Juris Imprudence: In Unprecedented Remarks, Supreme Court Justice Tells Buyers Of His Book How He Will Rule In Upcoming Landmark Cases
Antonin Scalia, possibly the most extreme conservative associate U.S. Supreme Court justice, says, for him, it is “easy” to outlaw same-sex marriage — which he calls “homosexual sodomy.” Scalia, a Reagan appointee who hails from Trenton, New Jersey, also finds it “easy” to rule on the death penalty and abortion. The remarks are considered unprecedented as they relate to cases the Supreme Court is likely to rule on soon, possibly even next year.
“The death penalty? Give me a break. It’s easy. Abortion? Absolutely easy. Nobody ever thought the Constitution prevented restrictions on abortion. Homosexual sodomy? Come on. For 200 years, it was criminal in every state.”
Scalia made the shocking remarks while discussing his new book, Reading Law: The Interpretation of Legal Texts, at a D.C. book signing hosted by the American Enterprise Institute (AEI). AEI is an uber-conservative think tank home to many former-Bush administration neocons, including John Bolton, Lynne Cheney, Newt Gingrich, and Paul Wolfowitz.

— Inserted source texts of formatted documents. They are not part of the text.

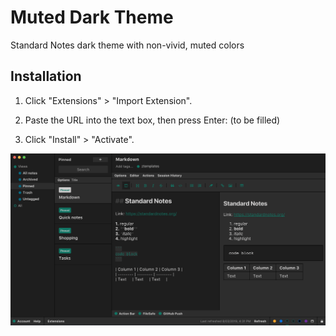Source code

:# Muted Dark Theme

Standard Notes dark theme with non-vivid, muted colors  

## Installation

1. Click "Extensions" > "Import Extension".
2. Paste the URL into the text box, then press Enter:
    (to be filled)

3. Click "Install" > "Activate".

![thumbnail.png](./thumbnail.png)
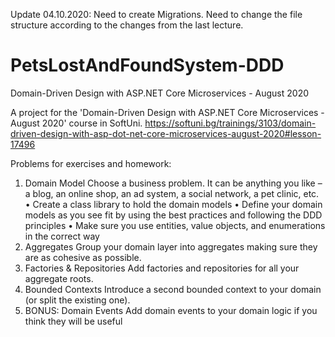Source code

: Update 04.10.2020:
Need to create Migrations.
Need to change the file structure according to the changes from the last lecture.

# PetsLostAndFoundSystem-DDD
Domain-Driven Design with ASP.NET Core Microservices - August 2020 

A project for the 'Domain-Driven Design with ASP.NET Core Microservices - August 2020' course in SoftUni.
https://softuni.bg/trainings/3103/domain-driven-design-with-asp-dot-net-core-microservices-august-2020#lesson-17496

Problems for exercises and homework:
1.	Domain Model
Choose a business problem. It can be anything you like – a blog, an online shop, an ad system, a social network, a pet clinic, etc. 
•	Create a class library to hold the domain models
•	Define your domain models as you see fit by using the best practices and following the DDD principles
•	Make sure you use entities, value objects, and enumerations in the correct way
2.	Aggregates
Group your domain layer into aggregates making sure they are as cohesive as possible.
3.	Factories & Repositories
Add factories and repositories for all your aggregate roots.
4.	Bounded Contexts
Introduce a second bounded context to your domain (or split the existing one).
5.	BONUS: Domain Events
Add domain events to your domain logic if you think they will be useful
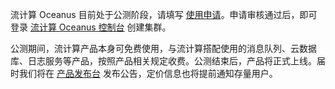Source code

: 流计算 Oceanus 目前处于公测阶段，请填写 [使用申请](https://cloud.tencent.com/apply/p/xlyl7s3xat9)。申请审核通过后，即可登录 [流计算 Oceanus 控制台](https://console.cloud.tencent.com/oceanus) 创建集群。

公测期间，流计算产品本身可免费使用，与流计算搭配使用的消息队列、云数据库、日志服务等产品，按照产品相关规定收费。公测结束后，产品将正式上线。届时我们将在 [产品发布台](https://cloud.tencent.com/product/events) 发布公告，定价信息也将提前通知存量用户。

“Scalia calls himself a ‘textualist’,” The Huffington Post notes, (which is also labeled an an originalist,) meaning, Scalia believes that if the exact words — text — do not appear in the Constitution, the right to it does not exist. In a Scalia world, there is no right to same-sex marriage, abortion, Miranda warnings, and believes the death penalty is not “cruel and unusual.”
“The issue of gay rights, or more specifically same-sex marriage, is expected to be a big one in the term that began this week,” The Huffington Post noted, making the mere idea that Scalia would comment scandalous and imprudent.
While the justices initially were scheduled to discuss the topic at their private conference in late September, it now appears likely that they will not make a decision about whether to take up a gay marriage case until after the presidential election, which would mean arguments would not take place until the spring.
The justices have a variety of pending appeals they could choose to hear that deal in one way or another with gay marriage.
One set of cases looks at whether same-sex couples who are legally married can be deprived of a range of federal benefits that are available to heterosexual couples. Another case deals with California’s constitutional amendment banning gay marriage and federal court rulings striking down the amendment. An Arizona case deals with a state law that revoked domestic partner benefits, making them available only to married couples. Arizona’s constitution bans gay marriage.
“At age 76, Justice Scalia isn’t going to be around forever, but a President Mitt Romney would ensure that Scalia’s head-in-the-sand judicial philosophy lives on long after the anti-gay justice leaves the bench,” John Becker at Truth Wins Out writes today:
As Bill Keller pointed out in the New York Times earlier this year, Romney “is committed to filling any Supreme Court vacancies with Scalias.”
For the record, I haven’t suddenly started entertaining pie-in-the-sky hallucinations about Scalia casting a pro-equality vote. I just think it’s more than a little imprudent to be making specific comments about an issue that’s almost certain to go before the Supreme Court in the upcoming term. And “homosexual sodomy?” Come on, Tony, show some respect in the terminology you use. You’re supposed to be an allegedly impartial arbiter of the law, not a hellfire-and-brimstone fundamentalist preacher.
A note to LGBT folks and our allies: Stay home November 6, don’t vote, or vote for Romney, and you’ll find yourself with several more Scalias on the Supreme Court. The choice is yours.